▶ WHAT TO DO:
Rewrite the rows below with "gyomnövények" swapped for "gyomok" at each occurrence, keeping every other character the same.

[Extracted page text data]
※ ※ ※

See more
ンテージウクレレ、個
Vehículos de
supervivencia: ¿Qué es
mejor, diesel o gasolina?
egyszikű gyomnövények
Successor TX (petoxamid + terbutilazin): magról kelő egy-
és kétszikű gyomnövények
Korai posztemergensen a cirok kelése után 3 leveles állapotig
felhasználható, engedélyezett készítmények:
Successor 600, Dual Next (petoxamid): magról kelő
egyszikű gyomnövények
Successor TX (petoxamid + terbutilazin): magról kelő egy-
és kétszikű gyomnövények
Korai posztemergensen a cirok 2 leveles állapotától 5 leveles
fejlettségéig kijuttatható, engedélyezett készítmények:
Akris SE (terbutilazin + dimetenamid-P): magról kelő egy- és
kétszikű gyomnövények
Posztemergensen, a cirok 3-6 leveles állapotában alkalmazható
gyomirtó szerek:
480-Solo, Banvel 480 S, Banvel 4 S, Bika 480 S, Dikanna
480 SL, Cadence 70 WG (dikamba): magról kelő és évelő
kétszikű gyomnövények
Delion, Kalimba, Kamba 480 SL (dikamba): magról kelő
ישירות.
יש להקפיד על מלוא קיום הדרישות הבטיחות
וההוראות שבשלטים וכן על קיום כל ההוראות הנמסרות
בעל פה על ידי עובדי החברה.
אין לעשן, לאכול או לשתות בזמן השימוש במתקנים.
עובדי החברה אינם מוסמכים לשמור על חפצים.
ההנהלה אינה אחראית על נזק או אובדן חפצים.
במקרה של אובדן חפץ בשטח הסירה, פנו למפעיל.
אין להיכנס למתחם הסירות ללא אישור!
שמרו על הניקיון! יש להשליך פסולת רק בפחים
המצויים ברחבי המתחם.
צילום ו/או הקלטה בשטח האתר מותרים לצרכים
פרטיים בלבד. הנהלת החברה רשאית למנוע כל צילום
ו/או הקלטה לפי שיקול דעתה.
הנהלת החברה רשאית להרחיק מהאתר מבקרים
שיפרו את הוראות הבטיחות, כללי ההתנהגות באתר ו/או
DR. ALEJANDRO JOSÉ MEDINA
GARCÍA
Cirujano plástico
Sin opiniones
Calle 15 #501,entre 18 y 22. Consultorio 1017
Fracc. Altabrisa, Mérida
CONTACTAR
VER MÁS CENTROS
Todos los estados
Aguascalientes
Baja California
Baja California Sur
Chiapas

※ ※ ※

▶ SOLUTION FOR THIS PROBLEM:
See more
ンテージウクレレ、個
Vehículos de
supervivencia: ¿Qué es
mejor, diesel o gasolina?
egyszikű gyomok
Successor TX (petoxamid + terbutilazin): magról kelő egy-
és kétszikű gyomok
Korai posztemergensen a cirok kelése után 3 leveles állapotig
felhasználható, engedélyezett készítmények:
Successor 600, Dual Next (petoxamid): magról kelő
egyszikű gyomok
Successor TX (petoxamid + terbutilazin): magról kelő egy-
és kétszikű gyomok
Korai posztemergensen a cirok 2 leveles állapotától 5 leveles
fejlettségéig kijuttatható, engedélyezett készítmények:
Akris SE (terbutilazin + dimetenamid-P): magról kelő egy- és
kétszikű gyomok
Posztemergensen, a cirok 3-6 leveles állapotában alkalmazható
gyomirtó szerek:
480-Solo, Banvel 480 S, Banvel 4 S, Bika 480 S, Dikanna
480 SL, Cadence 70 WG (dikamba): magról kelő és évelő
kétszikű gyomok
Delion, Kalimba, Kamba 480 SL (dikamba): magról kelő
ישירות.
יש להקפיד על מלוא קיום הדרישות הבטיחות
וההוראות שבשלטים וכן על קיום כל ההוראות הנמסרות
בעל פה על ידי עובדי החברה.
אין לעשן, לאכול או לשתות בזמן השימוש במתקנים.
עובדי החברה אינם מוסמכים לשמור על חפצים.
ההנהלה אינה אחראית על נזק או אובדן חפצים.
במקרה של אובדן חפץ בשטח הסירה, פנו למפעיל.
אין להיכנס למתחם הסירות ללא אישור!
שמרו על הניקיון! יש להשליך פסולת רק בפחים
המצויים ברחבי המתחם.
צילום ו/או הקלטה בשטח האתר מותרים לצרכים
פרטיים בלבד. הנהלת החברה רשאית למנוע כל צילום
ו/או הקלטה לפי שיקול דעתה.
הנהלת החברה רשאית להרחיק מהאתר מבקרים
שיפרו את הוראות הבטיחות, כללי ההתנהגות באתר ו/או
DR. ALEJANDRO JOSÉ MEDINA
GARCÍA
Cirujano plástico
Sin opiniones
Calle 15 #501,entre 18 y 22. Consultorio 1017
Fracc. Altabrisa, Mérida
CONTACTAR
VER MÁS CENTROS
Todos los estados
Aguascalientes
Baja California
Baja California Sur
Chiapas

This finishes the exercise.